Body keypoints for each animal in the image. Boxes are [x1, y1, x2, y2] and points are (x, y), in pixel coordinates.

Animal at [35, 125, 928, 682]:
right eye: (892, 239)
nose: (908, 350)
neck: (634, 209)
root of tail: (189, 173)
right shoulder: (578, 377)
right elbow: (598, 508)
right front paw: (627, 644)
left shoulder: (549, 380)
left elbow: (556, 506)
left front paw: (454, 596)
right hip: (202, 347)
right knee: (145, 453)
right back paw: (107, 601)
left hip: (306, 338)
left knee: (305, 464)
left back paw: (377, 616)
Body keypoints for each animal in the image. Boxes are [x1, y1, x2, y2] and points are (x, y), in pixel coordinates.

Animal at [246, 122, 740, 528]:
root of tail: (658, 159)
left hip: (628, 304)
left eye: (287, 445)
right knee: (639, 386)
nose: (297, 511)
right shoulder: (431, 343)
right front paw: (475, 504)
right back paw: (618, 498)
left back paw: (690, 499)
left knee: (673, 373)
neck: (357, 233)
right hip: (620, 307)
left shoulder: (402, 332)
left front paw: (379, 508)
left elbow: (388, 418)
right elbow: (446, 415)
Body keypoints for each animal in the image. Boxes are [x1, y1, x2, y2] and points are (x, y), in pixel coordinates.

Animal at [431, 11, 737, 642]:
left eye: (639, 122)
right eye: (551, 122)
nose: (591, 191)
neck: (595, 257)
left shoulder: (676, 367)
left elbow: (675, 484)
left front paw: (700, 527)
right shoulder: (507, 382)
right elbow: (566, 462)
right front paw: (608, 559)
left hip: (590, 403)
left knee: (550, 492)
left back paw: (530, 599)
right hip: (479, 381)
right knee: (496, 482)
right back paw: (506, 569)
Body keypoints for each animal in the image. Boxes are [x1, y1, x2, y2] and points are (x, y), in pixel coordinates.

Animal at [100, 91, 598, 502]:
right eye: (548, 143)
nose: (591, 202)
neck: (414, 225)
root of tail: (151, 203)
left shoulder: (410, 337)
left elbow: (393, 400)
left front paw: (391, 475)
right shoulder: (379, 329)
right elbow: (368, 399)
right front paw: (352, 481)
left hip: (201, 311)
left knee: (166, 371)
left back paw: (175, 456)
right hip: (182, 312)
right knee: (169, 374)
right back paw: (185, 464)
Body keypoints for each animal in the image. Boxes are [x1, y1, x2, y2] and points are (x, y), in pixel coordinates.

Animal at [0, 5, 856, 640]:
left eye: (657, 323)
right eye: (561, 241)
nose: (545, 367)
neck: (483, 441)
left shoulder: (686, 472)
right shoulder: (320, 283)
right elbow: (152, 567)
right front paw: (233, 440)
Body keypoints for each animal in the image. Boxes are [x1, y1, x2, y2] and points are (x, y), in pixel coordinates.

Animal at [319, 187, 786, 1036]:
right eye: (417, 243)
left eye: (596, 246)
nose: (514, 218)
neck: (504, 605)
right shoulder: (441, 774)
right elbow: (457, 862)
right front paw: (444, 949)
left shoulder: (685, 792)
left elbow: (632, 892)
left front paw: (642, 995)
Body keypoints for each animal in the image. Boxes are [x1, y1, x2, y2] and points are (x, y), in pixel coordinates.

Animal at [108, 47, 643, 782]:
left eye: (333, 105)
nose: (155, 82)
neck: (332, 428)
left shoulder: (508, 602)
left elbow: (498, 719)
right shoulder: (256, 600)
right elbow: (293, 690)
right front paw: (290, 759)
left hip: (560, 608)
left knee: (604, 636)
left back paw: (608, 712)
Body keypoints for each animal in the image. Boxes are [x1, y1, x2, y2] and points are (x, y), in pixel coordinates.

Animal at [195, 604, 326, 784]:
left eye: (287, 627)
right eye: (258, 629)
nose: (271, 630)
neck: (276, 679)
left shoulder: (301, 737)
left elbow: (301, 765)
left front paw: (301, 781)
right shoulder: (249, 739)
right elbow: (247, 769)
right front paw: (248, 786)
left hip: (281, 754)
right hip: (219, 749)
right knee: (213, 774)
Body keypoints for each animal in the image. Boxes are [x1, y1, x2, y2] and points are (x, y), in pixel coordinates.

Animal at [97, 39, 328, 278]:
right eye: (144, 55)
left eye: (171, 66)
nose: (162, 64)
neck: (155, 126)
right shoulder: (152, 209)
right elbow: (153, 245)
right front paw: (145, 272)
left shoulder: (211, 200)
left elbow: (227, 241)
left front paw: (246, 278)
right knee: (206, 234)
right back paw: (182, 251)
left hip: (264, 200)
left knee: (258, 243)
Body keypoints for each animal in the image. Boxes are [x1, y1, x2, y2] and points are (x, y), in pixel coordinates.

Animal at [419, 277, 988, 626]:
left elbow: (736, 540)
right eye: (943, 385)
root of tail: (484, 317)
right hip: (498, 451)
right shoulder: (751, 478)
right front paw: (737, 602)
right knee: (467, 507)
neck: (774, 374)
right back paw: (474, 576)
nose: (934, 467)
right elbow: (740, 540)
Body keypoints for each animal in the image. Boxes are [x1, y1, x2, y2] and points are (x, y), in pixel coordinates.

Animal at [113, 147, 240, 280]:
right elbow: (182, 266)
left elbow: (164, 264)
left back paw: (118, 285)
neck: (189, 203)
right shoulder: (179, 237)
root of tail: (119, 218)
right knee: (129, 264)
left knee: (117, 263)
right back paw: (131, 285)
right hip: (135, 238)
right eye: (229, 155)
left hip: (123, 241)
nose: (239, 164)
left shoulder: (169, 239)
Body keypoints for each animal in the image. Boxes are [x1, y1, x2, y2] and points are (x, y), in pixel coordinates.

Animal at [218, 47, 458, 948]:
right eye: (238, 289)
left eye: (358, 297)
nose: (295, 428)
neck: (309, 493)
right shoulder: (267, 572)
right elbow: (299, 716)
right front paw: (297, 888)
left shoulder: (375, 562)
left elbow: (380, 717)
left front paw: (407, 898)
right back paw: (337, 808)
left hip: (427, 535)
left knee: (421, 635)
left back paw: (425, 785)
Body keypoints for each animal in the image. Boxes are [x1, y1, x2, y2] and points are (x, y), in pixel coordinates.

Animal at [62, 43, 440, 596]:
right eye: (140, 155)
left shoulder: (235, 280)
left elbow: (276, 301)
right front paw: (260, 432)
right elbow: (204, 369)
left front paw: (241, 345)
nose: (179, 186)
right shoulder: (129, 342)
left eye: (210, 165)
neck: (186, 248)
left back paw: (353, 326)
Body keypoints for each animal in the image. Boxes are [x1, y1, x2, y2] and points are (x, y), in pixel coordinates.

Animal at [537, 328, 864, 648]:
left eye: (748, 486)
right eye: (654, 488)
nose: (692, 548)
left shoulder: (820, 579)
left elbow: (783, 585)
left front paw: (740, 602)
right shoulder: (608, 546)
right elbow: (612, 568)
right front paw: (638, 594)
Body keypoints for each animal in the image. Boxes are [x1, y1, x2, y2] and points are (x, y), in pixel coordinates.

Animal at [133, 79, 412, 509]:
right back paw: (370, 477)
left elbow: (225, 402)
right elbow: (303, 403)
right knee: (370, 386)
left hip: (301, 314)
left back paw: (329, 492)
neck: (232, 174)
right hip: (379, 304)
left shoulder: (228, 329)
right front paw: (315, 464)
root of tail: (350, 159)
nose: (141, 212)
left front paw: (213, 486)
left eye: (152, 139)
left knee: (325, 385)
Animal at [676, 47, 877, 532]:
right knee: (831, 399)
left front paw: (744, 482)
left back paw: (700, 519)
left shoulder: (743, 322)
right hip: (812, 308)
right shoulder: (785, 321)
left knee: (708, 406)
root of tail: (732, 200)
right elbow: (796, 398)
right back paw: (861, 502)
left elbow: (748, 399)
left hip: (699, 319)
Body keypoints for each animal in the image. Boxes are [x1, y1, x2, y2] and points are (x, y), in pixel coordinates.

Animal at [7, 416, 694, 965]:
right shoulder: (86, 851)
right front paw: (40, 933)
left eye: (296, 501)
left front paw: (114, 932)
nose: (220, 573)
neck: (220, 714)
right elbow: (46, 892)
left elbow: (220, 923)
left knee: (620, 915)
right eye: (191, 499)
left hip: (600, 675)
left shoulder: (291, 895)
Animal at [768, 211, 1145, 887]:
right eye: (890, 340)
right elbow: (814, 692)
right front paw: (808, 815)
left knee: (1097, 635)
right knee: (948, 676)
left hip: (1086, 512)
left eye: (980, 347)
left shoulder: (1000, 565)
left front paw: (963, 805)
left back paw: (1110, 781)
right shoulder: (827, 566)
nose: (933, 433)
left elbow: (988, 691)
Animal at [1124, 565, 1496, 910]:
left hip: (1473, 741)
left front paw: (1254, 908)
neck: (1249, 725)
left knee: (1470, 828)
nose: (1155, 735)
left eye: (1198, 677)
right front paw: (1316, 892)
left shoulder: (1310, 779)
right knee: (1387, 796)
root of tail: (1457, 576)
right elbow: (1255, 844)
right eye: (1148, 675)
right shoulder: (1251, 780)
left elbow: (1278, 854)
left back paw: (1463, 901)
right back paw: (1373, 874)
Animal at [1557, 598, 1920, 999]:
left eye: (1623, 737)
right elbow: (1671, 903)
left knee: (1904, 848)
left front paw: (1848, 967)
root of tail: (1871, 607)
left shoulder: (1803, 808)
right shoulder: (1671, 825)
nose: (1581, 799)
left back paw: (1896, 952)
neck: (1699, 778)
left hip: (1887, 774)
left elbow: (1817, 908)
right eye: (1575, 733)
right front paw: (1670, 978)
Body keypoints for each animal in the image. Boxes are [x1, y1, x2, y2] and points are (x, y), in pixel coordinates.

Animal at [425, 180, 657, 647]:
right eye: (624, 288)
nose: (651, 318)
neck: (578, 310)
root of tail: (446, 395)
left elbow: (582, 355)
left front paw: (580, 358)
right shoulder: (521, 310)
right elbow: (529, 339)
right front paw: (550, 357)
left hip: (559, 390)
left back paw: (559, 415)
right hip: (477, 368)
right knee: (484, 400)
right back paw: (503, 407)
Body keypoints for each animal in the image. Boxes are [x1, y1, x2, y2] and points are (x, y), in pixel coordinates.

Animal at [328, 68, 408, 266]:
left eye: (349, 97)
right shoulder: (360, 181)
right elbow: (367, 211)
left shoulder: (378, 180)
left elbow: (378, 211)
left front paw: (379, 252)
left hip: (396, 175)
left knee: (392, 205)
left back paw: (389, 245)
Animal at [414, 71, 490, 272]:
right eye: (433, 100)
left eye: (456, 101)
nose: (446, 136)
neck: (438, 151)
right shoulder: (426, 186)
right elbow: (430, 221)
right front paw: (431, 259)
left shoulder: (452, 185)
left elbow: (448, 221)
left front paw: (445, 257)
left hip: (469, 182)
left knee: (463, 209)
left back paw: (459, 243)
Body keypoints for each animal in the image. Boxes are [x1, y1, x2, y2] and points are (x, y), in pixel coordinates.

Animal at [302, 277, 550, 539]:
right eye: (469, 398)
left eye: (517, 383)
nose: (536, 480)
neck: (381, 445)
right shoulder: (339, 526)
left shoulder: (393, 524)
----
Look through the records and gather each line with the word "tail".

* Written answer *
root of tail: (189, 173)
root of tail: (658, 159)
root of tail: (151, 203)
root of tail: (484, 317)
root of tail: (119, 218)
root of tail: (350, 159)
root of tail: (732, 200)
root of tail: (1457, 576)
root of tail: (1871, 607)
root of tail: (446, 395)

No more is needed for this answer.